30 July, 2017
"We perceive such actions of Moldovan authorities on the eve of the visit of Russian Deputy Prime Minister Dmitry Rogozin, who is arriving in Moldova today on invitation of President Igor Dodon, as an unfriendly, provocative step aimed at derailing our bilateral relations", the embassy said. The plane landed in Minsk, after which the deputy prime minister flew to Moscow from the Belarusian capital by Aeroflot.
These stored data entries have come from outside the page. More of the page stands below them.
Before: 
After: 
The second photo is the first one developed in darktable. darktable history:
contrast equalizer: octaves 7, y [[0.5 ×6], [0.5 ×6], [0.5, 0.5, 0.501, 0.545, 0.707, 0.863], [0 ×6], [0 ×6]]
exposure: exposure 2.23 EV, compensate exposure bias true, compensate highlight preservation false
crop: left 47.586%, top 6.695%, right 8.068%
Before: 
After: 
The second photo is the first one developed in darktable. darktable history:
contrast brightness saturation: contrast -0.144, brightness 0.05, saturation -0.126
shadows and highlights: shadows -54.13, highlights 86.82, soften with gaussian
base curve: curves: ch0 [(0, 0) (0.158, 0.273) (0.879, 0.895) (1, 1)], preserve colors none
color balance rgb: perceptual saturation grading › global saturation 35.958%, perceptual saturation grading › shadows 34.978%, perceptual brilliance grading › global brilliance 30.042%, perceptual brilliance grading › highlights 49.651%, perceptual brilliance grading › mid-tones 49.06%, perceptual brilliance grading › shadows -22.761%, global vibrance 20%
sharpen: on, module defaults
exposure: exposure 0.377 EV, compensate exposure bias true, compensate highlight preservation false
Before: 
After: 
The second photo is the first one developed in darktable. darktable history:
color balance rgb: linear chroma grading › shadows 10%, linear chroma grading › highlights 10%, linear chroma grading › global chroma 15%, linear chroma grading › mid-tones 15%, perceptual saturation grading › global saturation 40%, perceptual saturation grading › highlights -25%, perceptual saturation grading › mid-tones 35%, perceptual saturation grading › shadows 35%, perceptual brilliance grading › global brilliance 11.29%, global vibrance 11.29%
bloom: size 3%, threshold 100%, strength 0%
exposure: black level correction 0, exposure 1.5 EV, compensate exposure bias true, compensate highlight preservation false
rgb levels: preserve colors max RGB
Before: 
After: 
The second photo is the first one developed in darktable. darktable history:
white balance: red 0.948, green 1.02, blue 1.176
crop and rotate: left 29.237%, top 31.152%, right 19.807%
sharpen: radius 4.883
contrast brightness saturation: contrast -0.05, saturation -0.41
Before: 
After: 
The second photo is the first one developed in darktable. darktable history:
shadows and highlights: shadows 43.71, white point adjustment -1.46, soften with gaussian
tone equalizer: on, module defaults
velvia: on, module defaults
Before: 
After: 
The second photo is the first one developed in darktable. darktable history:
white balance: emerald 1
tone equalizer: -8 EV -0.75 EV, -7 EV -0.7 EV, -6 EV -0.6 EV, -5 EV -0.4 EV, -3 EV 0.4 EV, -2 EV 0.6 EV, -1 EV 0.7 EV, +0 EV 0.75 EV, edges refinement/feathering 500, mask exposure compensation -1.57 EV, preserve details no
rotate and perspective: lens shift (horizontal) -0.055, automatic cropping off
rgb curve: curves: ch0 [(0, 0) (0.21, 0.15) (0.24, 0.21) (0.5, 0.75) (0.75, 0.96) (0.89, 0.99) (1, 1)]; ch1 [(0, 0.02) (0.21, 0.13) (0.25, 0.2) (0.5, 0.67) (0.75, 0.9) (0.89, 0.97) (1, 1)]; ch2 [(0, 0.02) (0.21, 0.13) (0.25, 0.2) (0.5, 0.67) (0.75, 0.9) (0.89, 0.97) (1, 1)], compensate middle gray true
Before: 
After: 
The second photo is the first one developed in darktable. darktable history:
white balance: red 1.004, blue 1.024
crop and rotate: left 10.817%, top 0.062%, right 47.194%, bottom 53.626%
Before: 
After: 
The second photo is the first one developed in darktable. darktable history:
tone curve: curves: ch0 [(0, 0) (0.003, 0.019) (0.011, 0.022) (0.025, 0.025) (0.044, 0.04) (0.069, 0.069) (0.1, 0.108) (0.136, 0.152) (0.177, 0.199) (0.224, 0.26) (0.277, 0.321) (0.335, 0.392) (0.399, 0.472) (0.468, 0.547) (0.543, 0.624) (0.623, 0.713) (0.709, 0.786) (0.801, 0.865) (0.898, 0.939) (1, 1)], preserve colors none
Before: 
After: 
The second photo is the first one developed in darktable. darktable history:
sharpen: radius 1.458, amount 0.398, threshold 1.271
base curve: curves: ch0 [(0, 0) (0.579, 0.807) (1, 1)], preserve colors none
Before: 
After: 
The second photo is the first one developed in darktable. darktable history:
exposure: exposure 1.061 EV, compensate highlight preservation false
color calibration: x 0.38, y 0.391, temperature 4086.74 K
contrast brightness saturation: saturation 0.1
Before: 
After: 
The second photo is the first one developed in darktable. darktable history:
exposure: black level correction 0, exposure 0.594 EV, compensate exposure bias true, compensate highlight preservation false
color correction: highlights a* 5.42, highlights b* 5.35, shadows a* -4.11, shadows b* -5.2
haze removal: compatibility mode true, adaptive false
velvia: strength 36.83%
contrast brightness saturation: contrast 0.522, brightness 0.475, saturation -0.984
Bucharest said Rogozin was on an European Union sanctions list imposed after Moscow's illegal annexation of Crimea in 2014.
Mr Rogozin told the Interfax news agency that he started using commercial flights after Romanian authorities closed their airspace to his chartered flight in 2014.
He is under attack for his role in the Russian annexation of Crimea in March 2014.
He later tweeted: "Expect a response, scoundrels!"
Located in the very East of Moldova, bordering Ukraine, the ethnically-Russian region separated from the country in the early 1990s.
Moldova's Constitutional Court has ruled that a referendum that planned to ask voters whether the country's pro-Russian president should have greater powers is unconstitutional.
Earlier this month, Moldovan legislators issued a fresh demand for Russian Federation to pull out troops stationed in the breakaway territory of Transdniestr since a ceasefire deal halted a bitter conflict 25 years ago.
In May, Chisinau kicked out five Russian diplomats which saw Moscow turf out its officials in revenge.